DESCRIPTION OF THE TASK:
Where in the data below does the word "donorcentrum" appear? Copy each line that holds it.

· · · ·

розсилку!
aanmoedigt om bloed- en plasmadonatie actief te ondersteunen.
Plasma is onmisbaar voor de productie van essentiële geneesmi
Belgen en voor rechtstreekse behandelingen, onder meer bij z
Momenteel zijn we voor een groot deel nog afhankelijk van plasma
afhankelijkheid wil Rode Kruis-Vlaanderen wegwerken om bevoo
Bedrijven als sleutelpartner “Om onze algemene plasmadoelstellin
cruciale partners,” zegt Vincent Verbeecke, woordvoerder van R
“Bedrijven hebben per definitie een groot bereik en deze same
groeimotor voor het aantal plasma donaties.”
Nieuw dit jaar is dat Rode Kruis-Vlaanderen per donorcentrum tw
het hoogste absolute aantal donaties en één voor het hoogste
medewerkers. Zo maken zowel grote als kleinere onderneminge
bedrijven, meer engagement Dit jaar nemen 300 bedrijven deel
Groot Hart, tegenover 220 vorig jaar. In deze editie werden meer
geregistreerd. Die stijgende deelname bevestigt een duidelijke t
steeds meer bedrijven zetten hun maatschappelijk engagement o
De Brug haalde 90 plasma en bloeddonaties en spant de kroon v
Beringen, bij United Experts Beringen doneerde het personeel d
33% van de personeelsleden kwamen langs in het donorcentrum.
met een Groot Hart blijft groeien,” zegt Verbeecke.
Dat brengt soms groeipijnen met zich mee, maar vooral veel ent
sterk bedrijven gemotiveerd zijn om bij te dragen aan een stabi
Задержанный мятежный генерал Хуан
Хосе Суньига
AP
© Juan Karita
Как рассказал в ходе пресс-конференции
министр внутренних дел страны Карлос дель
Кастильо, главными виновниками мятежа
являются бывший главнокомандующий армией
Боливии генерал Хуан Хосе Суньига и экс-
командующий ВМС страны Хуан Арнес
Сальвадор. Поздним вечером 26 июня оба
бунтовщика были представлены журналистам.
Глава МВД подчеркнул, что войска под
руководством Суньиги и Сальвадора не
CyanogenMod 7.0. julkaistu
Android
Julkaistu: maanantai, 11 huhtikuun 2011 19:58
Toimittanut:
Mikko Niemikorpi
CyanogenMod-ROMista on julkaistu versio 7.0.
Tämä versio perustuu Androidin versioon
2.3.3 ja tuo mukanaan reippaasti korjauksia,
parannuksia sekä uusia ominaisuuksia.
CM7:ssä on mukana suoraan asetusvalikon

· · · ·

FINISHED EXERCISE:
Nieuw dit jaar is dat Rode Kruis-Vlaanderen per donorcentrum tw
33% van de personeelsleden kwamen langs in het donorcentrum.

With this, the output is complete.